NEW YORK – The Atlanta Braves beat third baseman Austin Riley and the St. Louis Cardinals defeated outfielder Tyler O’Neill on Wednesday in the first salary arbitration decisions this year.
Riley was awarded $ 3.95 million rather than his $ 4.25 million request. Arbitrators Richard Bloch, Steven Wolf and John Woods heard the case virtually on Tuesday.
O’Neill, a two-time Gold Glove winner, was awarded $ 3.4 million instead of his $ 4.15 million request. Mark Burstein, Brian Keller and John Stout heard the case Friday.
Riley set career bests last season with a .303 average, 33 homers and 107 RBIs. He played in 160 games, tying Braves shortstop Dansby Swanson for the National League lead.
Riley had a $ 590,500 salary last year and was eligible for arbitration for the first time. He is hitting .243 with seven homers and 14 RBIs in 29 games this season.
No statistics or evidence from after March 1 are admissible other than contract and salary comparisons, timing set when Major League Baseball and the players’ association agreed to the deal that ended the lockout.
O’Neill set career bests last year with a .286 average, 34 homers and 80 RBIs, finishing eighth in the NL MVP voting. He is hitting .213 with two homers and 19 RBIs this season.

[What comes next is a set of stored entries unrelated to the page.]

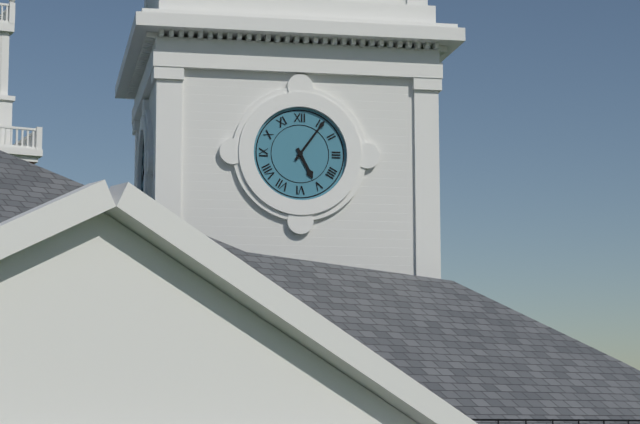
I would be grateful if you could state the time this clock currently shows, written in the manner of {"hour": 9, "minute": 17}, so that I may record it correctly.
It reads {"hour": 5, "minute": 6}
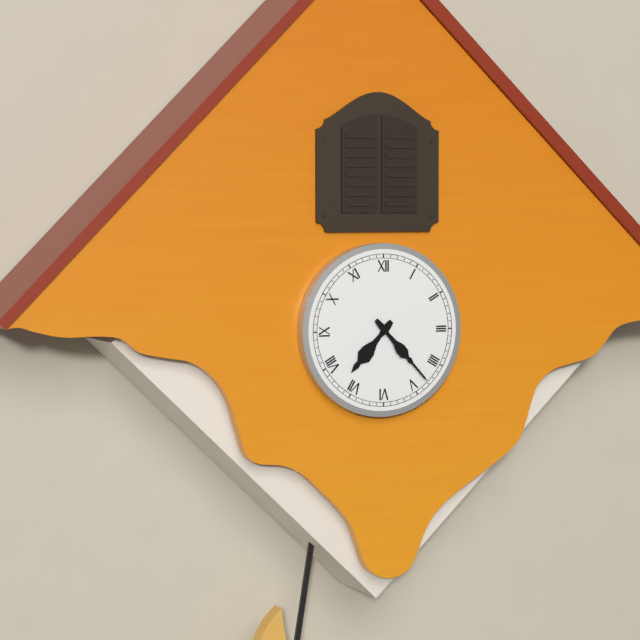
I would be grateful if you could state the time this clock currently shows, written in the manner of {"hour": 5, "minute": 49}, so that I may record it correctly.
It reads {"hour": 7, "minute": 23}
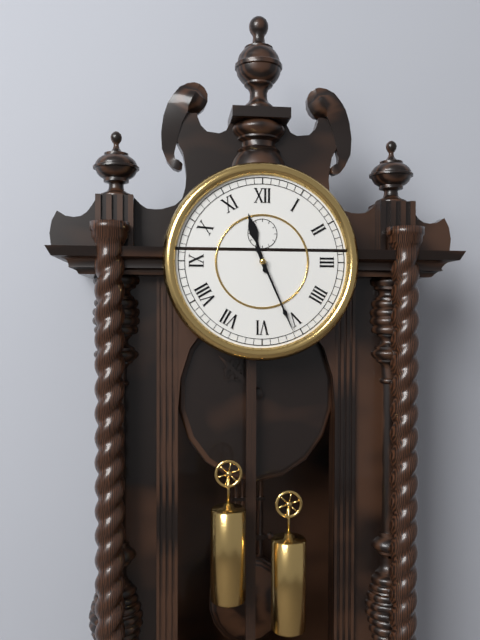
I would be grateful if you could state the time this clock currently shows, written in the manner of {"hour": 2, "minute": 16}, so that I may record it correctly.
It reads {"hour": 11, "minute": 26}
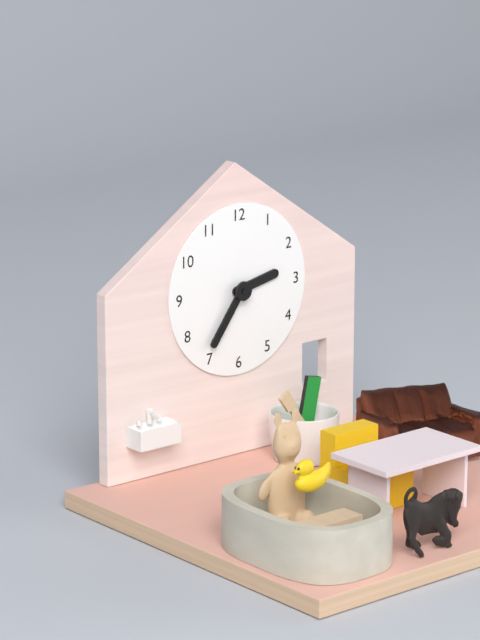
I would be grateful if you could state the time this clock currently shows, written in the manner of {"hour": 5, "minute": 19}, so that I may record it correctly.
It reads {"hour": 2, "minute": 36}
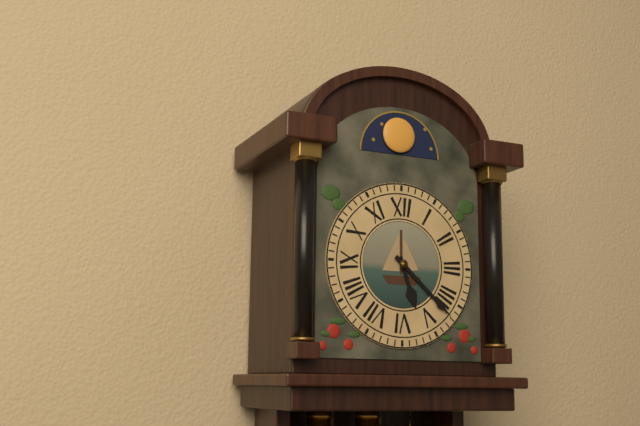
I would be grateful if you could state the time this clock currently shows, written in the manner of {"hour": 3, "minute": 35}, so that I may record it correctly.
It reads {"hour": 5, "minute": 22}
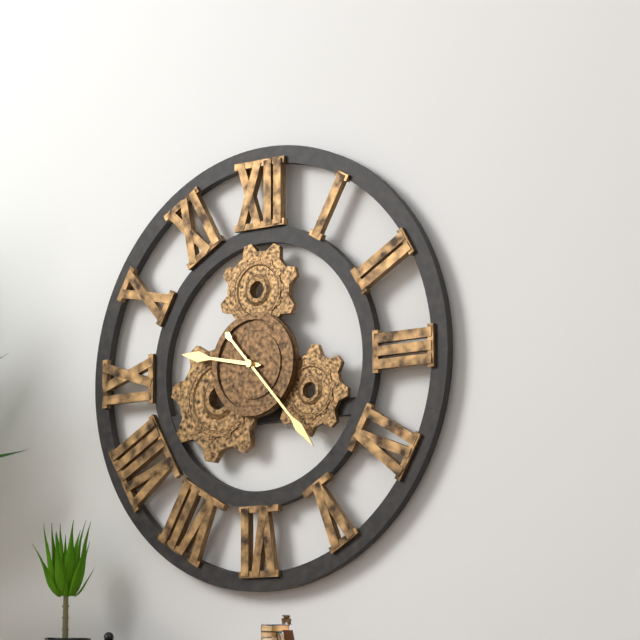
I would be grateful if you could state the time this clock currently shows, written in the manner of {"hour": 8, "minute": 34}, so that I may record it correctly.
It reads {"hour": 9, "minute": 23}
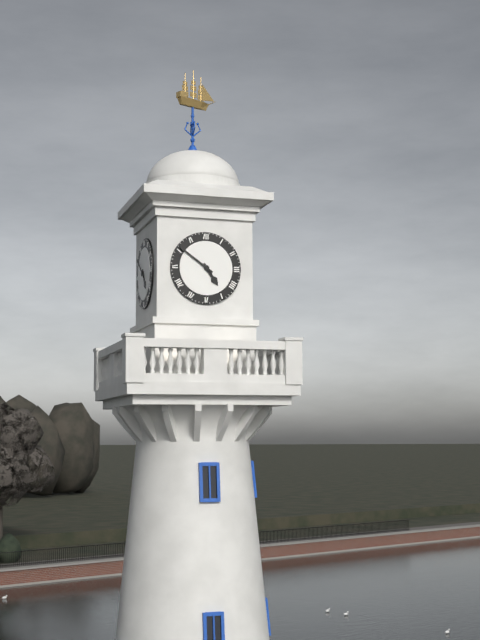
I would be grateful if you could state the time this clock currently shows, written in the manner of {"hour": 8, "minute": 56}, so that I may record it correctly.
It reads {"hour": 4, "minute": 51}
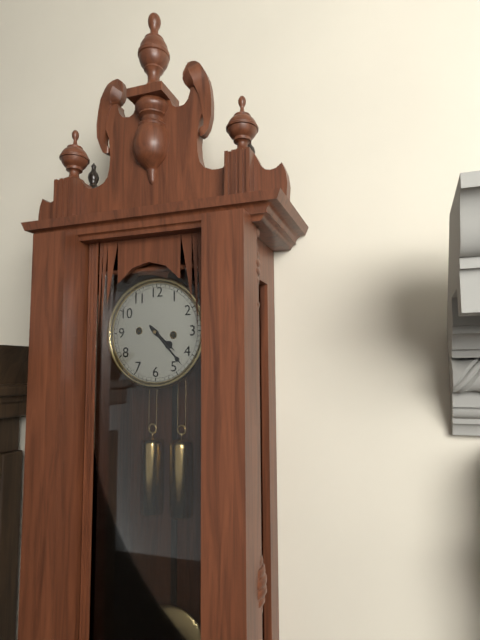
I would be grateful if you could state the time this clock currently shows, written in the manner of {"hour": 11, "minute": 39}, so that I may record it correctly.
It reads {"hour": 4, "minute": 23}
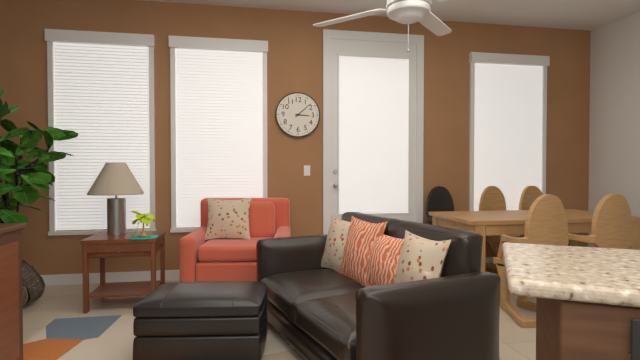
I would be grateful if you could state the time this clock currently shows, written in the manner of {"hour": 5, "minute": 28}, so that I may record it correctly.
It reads {"hour": 3, "minute": 8}
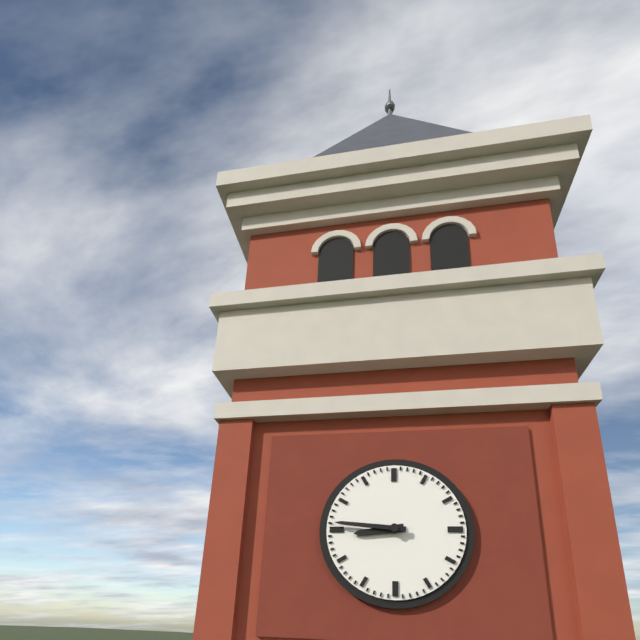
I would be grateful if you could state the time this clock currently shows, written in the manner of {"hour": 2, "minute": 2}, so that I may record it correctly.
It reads {"hour": 8, "minute": 46}
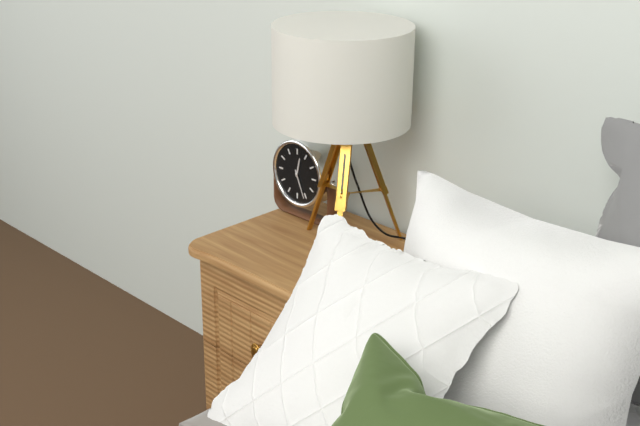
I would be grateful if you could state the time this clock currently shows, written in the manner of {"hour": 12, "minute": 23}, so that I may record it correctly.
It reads {"hour": 12, "minute": 26}
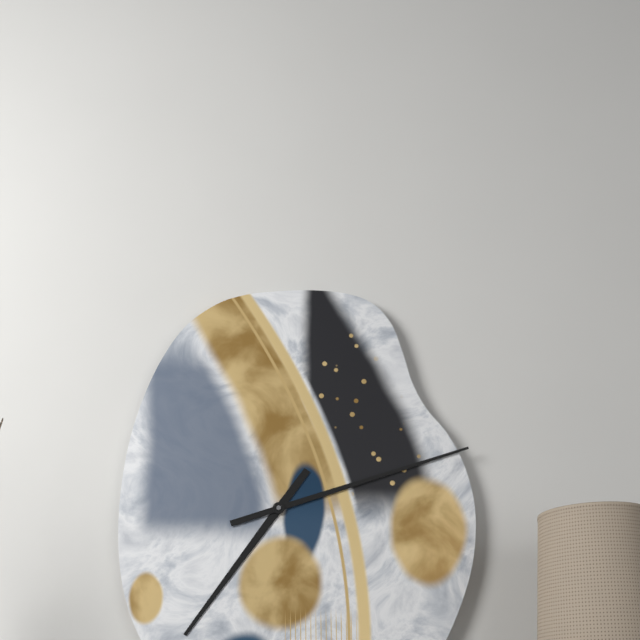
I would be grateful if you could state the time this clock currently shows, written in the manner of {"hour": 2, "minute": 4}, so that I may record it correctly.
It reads {"hour": 7, "minute": 12}
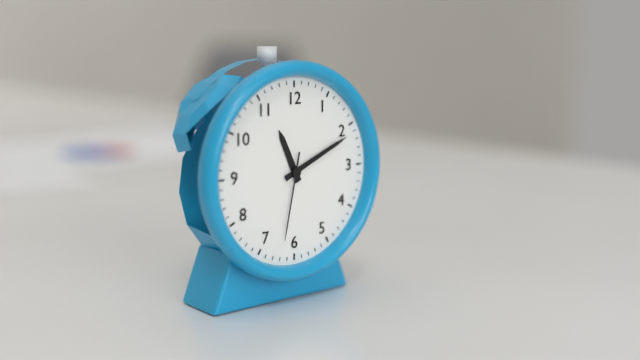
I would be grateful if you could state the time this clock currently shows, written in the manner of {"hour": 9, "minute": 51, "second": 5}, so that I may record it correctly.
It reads {"hour": 11, "minute": 11, "second": 32}
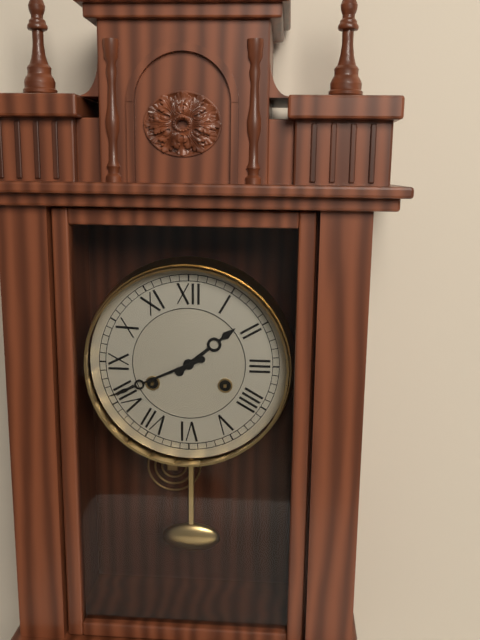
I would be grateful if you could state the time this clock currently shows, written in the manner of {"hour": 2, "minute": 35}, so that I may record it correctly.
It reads {"hour": 1, "minute": 41}
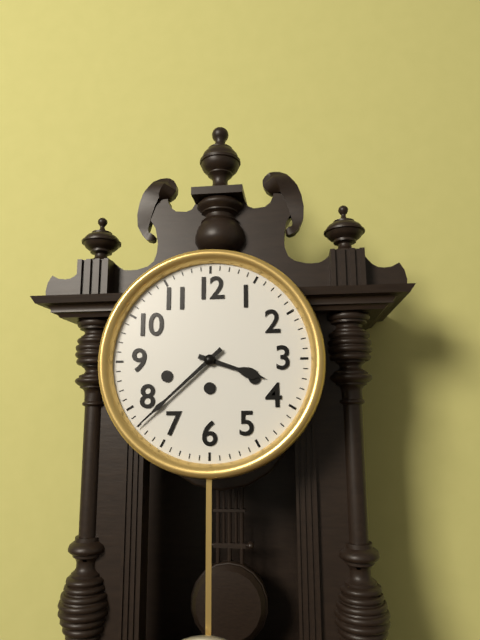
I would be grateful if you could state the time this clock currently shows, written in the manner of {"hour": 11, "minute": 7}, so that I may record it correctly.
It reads {"hour": 3, "minute": 38}
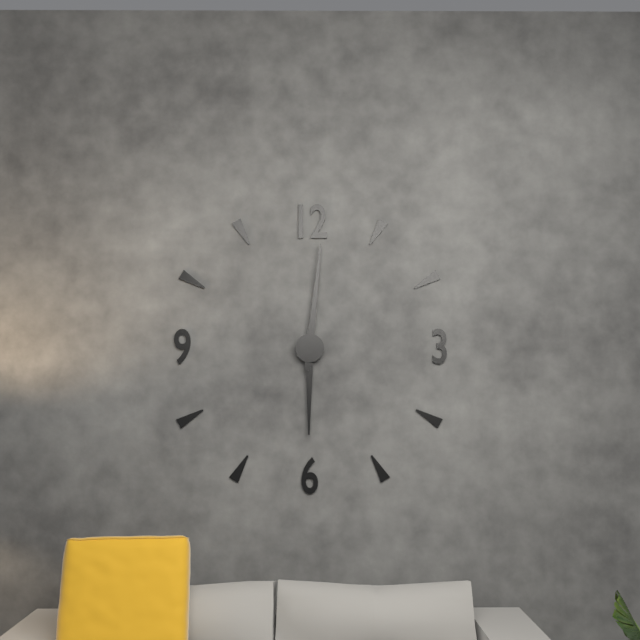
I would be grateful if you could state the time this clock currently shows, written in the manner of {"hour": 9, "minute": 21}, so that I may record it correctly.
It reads {"hour": 6, "minute": 1}
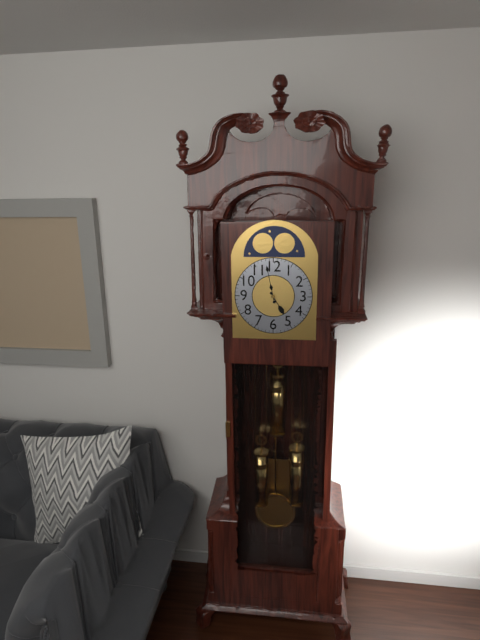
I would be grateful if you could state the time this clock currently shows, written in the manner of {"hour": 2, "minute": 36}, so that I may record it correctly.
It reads {"hour": 4, "minute": 58}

In his fifth season in the majors, O’Neill has a .256 average with 57 homers and 157 RBIs. They made $ 604,700 last year and were also eligible for arbitration for the first time.
Decisions remain pending for Milwaukee right-hander Adrian Houser and Seattle second baseman / outfielder Adam Frazier.
Sixteen additional players are eligible for arbitration, with hearings scheduled through June 24. Players scheduled for hearings include Atlanta outfielder Adam Duvall, pitcher Max Fried and Swanson, along with New York Yankees outfielder Aaron Judge, New York Mets pitcher Chris Bassitt, Kansas City outfielder Andrew Benintendi, Minnesota catcher Gary Sánchez and Philadelphia pitcher Zach Eflin.
Arbitration hearings are usually held during the first three weeks of February but were delayed by the lockout.